Scale’s Synthetic Data Helps Kaleido AI Bring Better Visual AI to Everyone
Synthetic Data is Key for Improving Kaleido AI's Models
Headquartered in Vienna, Austria, Kaleido AI’s mission is to make complicated tech simple. By creating tools that simplify and accelerate workflows, foster creativity, and enable others to bring new ideas to life, the company provides everyone - from individuals to businesses of all sizes - access to the latest advancements in visual AI.
In 2019, Kaleido AI introduced remove.bg, the automatic image background remover, built to eliminate manual work and complex tools with high learning curves. In 2020, the team launched Unscreen, an online software that removes video backgrounds in no time. These simple but effective tools dramatically increased the speed at which users could achieve their goals. As a result, their popularity skyrocketed, which ultimately led to Canva acquiring Kaleido AI in early 2021.
Later that year, Kaleido AI launched Designify, the AI-powered tool that creates automatic designs for individuals, car dealerships, e-commerce websites, and more.
Kaleido AI’s incredibly effective and accurate tools use machine learning algorithms to automatically detect objects and backgrounds and return background-free photos and videos. Through easy-to-use APIs and plugins, developers and editors accelerate their workflows using Premiere Pro, After Effects, or other editing software.
Kaleido AI uses Scale Synthetic for synthetic data generation, edge case identification, and Scale’s machine learning expertise.

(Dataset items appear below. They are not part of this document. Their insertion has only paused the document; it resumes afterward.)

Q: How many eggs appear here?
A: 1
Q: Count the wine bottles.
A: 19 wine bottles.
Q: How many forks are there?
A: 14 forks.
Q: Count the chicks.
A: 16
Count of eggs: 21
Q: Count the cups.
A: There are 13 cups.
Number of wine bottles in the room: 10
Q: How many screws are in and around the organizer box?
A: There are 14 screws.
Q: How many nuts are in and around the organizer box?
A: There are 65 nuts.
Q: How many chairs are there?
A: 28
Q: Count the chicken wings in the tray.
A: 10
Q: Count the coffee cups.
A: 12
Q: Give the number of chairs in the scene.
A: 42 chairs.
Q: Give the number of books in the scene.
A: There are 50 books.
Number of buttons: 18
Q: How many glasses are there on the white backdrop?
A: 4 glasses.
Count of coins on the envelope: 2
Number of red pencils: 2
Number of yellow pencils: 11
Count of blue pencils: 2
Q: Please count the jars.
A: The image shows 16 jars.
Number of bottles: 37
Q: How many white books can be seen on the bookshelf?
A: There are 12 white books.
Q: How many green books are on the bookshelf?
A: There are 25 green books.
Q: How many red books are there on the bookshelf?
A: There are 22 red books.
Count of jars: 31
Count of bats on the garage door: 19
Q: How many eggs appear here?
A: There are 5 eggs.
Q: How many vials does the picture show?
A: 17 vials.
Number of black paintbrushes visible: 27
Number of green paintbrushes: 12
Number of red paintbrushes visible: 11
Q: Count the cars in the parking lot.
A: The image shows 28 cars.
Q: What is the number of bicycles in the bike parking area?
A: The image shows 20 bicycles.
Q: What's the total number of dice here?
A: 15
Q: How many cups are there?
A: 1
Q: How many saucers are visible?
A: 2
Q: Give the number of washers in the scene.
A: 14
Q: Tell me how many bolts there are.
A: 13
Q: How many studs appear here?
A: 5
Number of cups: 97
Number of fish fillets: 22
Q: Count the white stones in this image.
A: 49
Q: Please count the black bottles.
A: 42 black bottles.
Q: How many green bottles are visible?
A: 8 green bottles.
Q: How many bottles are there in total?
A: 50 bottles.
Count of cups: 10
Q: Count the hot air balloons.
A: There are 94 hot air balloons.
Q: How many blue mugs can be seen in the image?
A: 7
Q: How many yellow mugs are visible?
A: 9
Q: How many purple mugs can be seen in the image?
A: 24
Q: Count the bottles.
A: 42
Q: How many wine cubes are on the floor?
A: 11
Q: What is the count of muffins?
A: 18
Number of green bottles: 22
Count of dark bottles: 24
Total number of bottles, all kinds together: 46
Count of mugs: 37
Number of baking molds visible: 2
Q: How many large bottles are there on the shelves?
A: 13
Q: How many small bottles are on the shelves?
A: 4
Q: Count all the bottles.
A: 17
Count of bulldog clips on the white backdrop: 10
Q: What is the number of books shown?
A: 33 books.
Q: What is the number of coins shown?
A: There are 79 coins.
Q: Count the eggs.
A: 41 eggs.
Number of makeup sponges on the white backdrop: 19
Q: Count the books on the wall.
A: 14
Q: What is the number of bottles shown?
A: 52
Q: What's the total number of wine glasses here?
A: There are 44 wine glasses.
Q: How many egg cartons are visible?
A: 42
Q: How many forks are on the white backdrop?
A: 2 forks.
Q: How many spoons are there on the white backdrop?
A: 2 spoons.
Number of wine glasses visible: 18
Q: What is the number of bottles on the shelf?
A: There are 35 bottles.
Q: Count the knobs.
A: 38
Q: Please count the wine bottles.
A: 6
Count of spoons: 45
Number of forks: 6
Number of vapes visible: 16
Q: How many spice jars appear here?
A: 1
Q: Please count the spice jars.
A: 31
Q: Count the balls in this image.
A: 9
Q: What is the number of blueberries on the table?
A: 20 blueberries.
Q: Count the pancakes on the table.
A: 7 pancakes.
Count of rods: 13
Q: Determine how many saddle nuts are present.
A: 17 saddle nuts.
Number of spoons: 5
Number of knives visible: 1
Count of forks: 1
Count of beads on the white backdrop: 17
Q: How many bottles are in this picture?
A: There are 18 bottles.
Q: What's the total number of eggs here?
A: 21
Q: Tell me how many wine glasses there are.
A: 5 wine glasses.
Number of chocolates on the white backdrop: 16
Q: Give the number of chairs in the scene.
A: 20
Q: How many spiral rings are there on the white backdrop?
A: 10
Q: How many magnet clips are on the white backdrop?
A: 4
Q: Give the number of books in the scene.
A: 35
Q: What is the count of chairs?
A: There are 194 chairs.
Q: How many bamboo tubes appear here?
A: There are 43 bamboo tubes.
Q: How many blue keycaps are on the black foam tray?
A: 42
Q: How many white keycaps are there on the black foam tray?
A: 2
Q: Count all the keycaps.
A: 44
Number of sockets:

Kaleido AI Needed Better Data to Improve Segmentation for Challenging Edge Cases
Kaleido AI takes an AI-first approach to its visual editing tools, with a talented team of ML engineers on staff. Enabling simple, automated visual editing tools that work requires excellent machine learning models and excellent machine learning models need a large volume of high-quality data.
However, Kaleido AI encountered several edge cases in a specific segmentation task where their model performed poorly. Collecting and labeling tens of thousands of real-world images with a large diversity of patterns, images, backgrounds, and textures was difficult. Open datasets did not have enough high-quality images of this particular class.
In the initial attempt to solve this issue, Kaleido AI relied on real-world data to train its segmentation models. Unfortunately, collecting and labeling a large amount of diverse real-world data was complex, resource-intensive, and costly. After this initial effort, the team determined that instead of spending the time and resources to develop their models with real-world data, they should consider using synthetic data to augment their dataset. So, they sought help from the experts in synthetic data at Scale AI.
Synthetic Helps Kaleido AI’s ML Team Prioritize and Generate Better Data to Improve Model Performance on Business-Critical Edge Cases
Kaleido AI asked Scale to help them generate synthetic data to help them continue to improve their model performance on object identification and improve the IoU of their model predictions. Kaleido AI had plateaued at an IoU of 0.657 with real-world data and needed to improve its model continuously.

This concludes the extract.